The South Australian born and educated operative will play a leading role in the campaign with his colleague at CTF Partners, Mark Textor, alongside Tory chairman Sir Patrick McLoughlin and strategist Lord (Stephen) Gilbert.
Sir Lynton, heralded as both the “Wizard of Oz” and a “master of the dark political arts”, was widely regarded as the mastermind behind David Cameron’s unexpected outright general election victory in 2015.
He also ran both of Boris Johnson’s successful London mayoral campaigns.
But some of his techniques, such as the so-called “dead cat strategy“, and the work of his lobbying firm, including with the tobacco industry, have proven controversial.
His firm’s running of Zac Goldsmith’s failed London mayoral campaign last year was criticised, even within the Tory Party, for its negative messaging and focus on Sadiq Khan’s Muslim background.
Cameron was accused of rewarding “Tory cronies and donors” in his 2016 New Year’s honours, which included Sir Lynton’s knighthood.
He task will begin with the Conservatives in a strong position, after Prime Minister Theresa May called a snap June 8 general election.
An opinion poll conducted after the announcement shows the Conservative Party has a 21-point lead over the main opposition Labour, the joint highest on record.
The ICM/Guardian poll of 1,000 people showed the Conservatives’ vote share stood at 46 per cent, up two points from a poll conducted over the weekend, with Labour on 25 per cent and the Liberal Democrats on 11 per cent.
“As we enter this campaign it’s clear that Labour have an electoral mountain top climb, and its leadership appears to have left its ropes and crampons at base camp,” said Martin Boon, director of ICM Research, in a statement.
Around three in five respondents said May was right to call a general election, the poll showed. ICM’s survey dates back to the early 1980s.
May had earlier called a snap election, saying she needed to strengthen her hand in divorce talks with the European Union by bolstering support for her Brexit plan.
British Prime Minister Theresa May has stunned Westminster by calling an early general election for June 8.
Standing outside her Downing Street office, May said she had been reluctant about asking parliament to back her move to bring forward the poll from 2020. but decided it was necessary to try to stop the opposition “jeopardising” her work on Brexit.
May has repeatedly said she does not want to be distracted by time-consuming campaigning – but opinion polls give her a strong lead, the economy is weathering the Brexit vote and she has faced opposition from her own party for some of her domestic reforms.

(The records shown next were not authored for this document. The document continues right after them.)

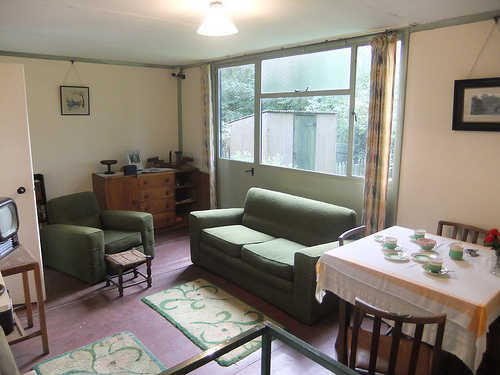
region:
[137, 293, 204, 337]
blue edge of small rug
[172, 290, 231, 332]
blue design on white rug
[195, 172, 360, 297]
large green sofa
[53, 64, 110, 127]
picture hanging on black hook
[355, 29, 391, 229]
tall pink and gray drape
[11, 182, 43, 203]
black door knob on pink door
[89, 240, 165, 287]
small stool with pink cover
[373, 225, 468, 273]
pink and green cups and saucers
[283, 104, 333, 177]
blue door on white shed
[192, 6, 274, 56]
large white light fixture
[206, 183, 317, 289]
green couch by window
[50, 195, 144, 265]
green chair in living room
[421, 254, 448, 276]
tea cup on table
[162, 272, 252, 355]
rug in front of couch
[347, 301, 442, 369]
wooden chair by table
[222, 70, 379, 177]
window behind couch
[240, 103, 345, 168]
shed behind house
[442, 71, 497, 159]
picture on wall behind table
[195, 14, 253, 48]
light on living room ceiling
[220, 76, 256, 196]
door to go outside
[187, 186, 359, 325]
A green loveseat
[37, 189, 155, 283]
A green chair that matches the loveseat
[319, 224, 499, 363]
A kitchen table with a white and gold cloth on it.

Sterling rose to a four-month high against the US dollar after the market bet that May would strengthen her parliamentary majority, which Deutsche Bank said would be a “game-changer” for the pound.
The stronger pound helped to push down Britain’s main share index, which was headed for the biggest one-day drop since June 27, days after Britain voted to leave the EU.
“It was with reluctance that I decided the country needs this election, but it is with strong conviction that I say it is necessary to secure the strong and stable leadership the country needs to see us through Brexit and beyond,” May said.
“Before Easter I spent a few days walking in Wales with my husband, thought about this long and hard, and came to the decision that to provide that stability and certainty for the future that this was the way to do it, to have an election,” she told ITV news.
Britain joins a list of western European countries scheduled to hold elections this year.
Votes in France in April and May, and in Germany in September, have the potential to reshape the political landscape around the two years of Brexit talks with the EU expected to start in earnest in June.